What inspired you to create Joey Variations?: There had been so much loss, struggle, and pain in New York. I moved here in ’79. Before the AIDS epidemic. As a young wide-eyed hopeful, I never imagined something like AIDS could even exist. Then it hit and the backlash against gay people was huge. The lack of empathy, but for the saving graces of those who were not constrained by society’s limited constructions. Joey Variations isn’t about the pandemic at all, but it is about a dancer who’s been involved in a horrifying hate crime that has impacted him psychologically. And while this may all sound depressing, it’s not. The play has a powerful message of acceptance, hope, survival, moving on… with the help of compassionate, empathetic people who believe in us sometimes more strongly than we believe in ourselves.
What kind of theater speaks to you? What or who inspires you as an artist?: I like three-dimensional characters with strong world-views and drive who on the surface may seem like unlikeable people. People who’ve been through the mill. I could give a shit about teen angst except for Romeo and Juliet; I didn’t care about it when I was a teenager.
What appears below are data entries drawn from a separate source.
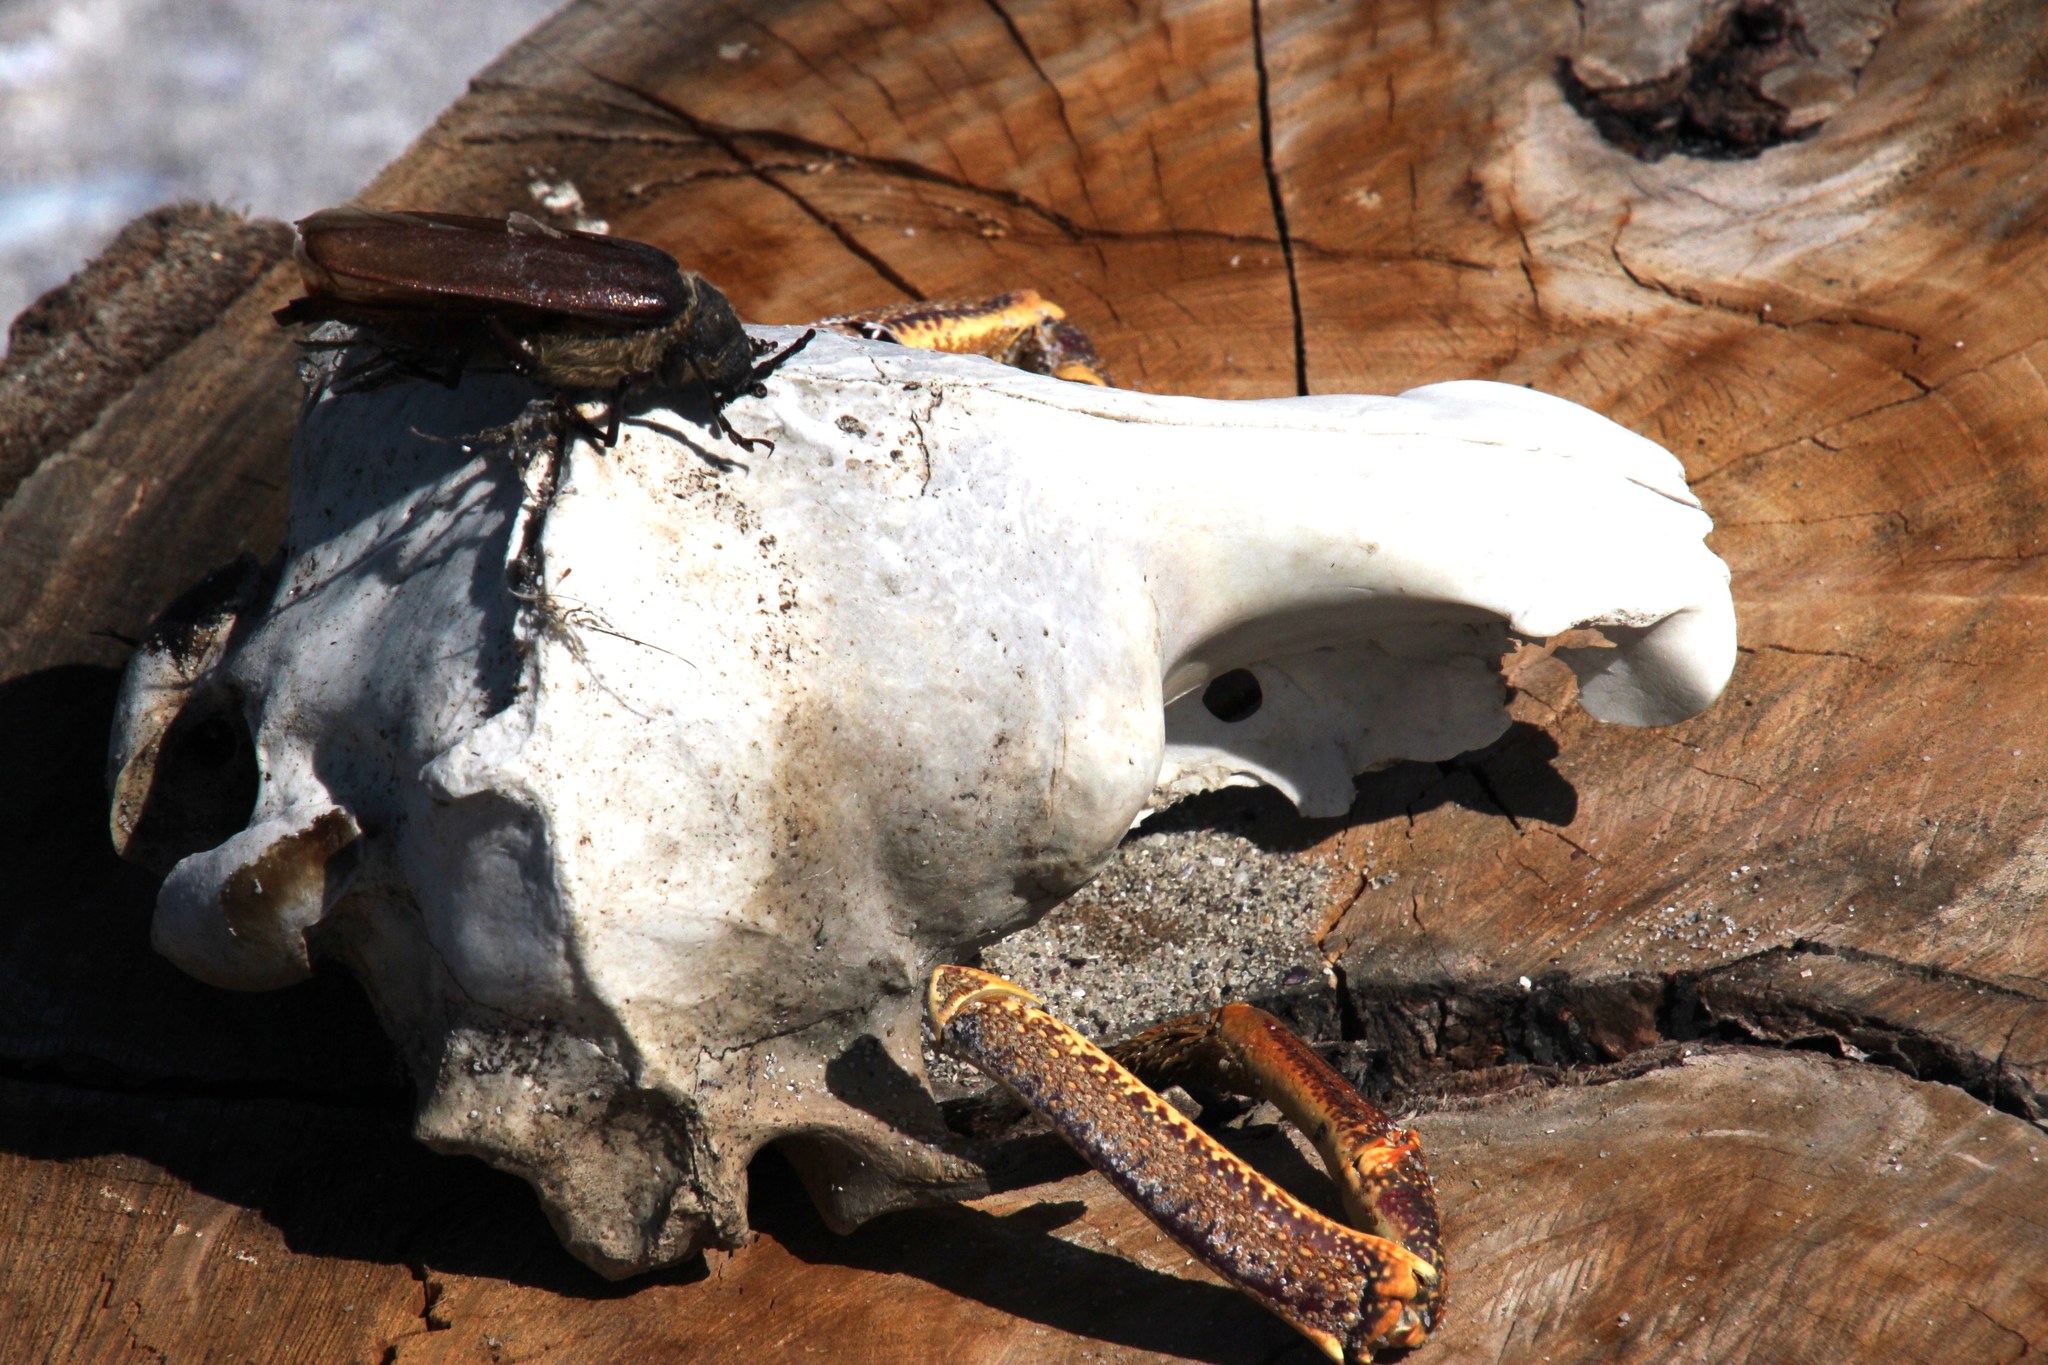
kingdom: Animalia
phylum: Chordata
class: Mammalia
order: Carnivora
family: Otariidae
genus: Arctocephalus
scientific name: Arctocephalus pusillus
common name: Brown fur seal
I like postmodernism but hate being hit over the head with it: “Okay, I get it: You’re doing a play and we know you know we know.” I enjoy a little bit of immersive theatre, like Sleep No More, but sometimes I just want to sit back and watch. Immersive theatre is a weird but understandable trend, what with stupid, untalented people becoming famous and everybody interacting with everyone and everything because of devices and social media. Ivo van Hove inspires me. I love that he has breathed life into Arthur Miller’s plays. Miller has had a lot of scholarly shit kicked in his face by hacks and wannabes who’ve labeled him an overrated playwright. Students, and mostly students’ parents, pay a lot of money to be taught a lot of crap. So I’m thrilled some of the shit’s been thrown back by van Hove’s brilliance and that the power of Miller’s work is alive for contemporary audiences. The best plays, even those traditional in format, never leave me feeling like a passive audience member. There is no fourth wall because my emotions are right up there onstage with the characters. Powerful plays do that to us subconsciously. Forget the gimmicks, bells, whistles, and trends. Not interested. If you need all that, your play’s missing substance, like an HBO series with a bunch of naked women.
If you could work with anyone you’ve yet to work with, who would it be?: David Cromer or Cher. I like dichotomy.
What show have you recommended to your friends?: Bright Star, but it closed. Got lost in the whirlwind of Hamilton-mania. It was a beautiful piece of theatre.
Who would play you in a movie about yourself and what would it be called?: JK Simmons or Ben Kingsley. The title is He Died Trying, which will be my epitaph.
If you could go back in time and see any play or musical you missed, what would it be?: That’s not fair. Opening nights of Oedipus Rex. Richard III. Waiting For Godot. A Streetcar Named Desire.
What’s your biggest guilty pleasure?: That’s hard. Probably watching youtube clips of Valley of the Dolls ephemera. Like Judy Garland’s vocal track of “I’ll Plant My Own Tree,” synced to Susan Hayward’s performance.
If you weren't working in theater, you would be _____?: I’d be an historian of architecture. Understanding the engineering part would be a challenge, but I love the design of houses and buildings, old and new. Mostly old.
What’s up next?: Developing a new full-length play Dennis and the screenplay adaptations of Muskego Lake and Joey Variations. And maybe Germany.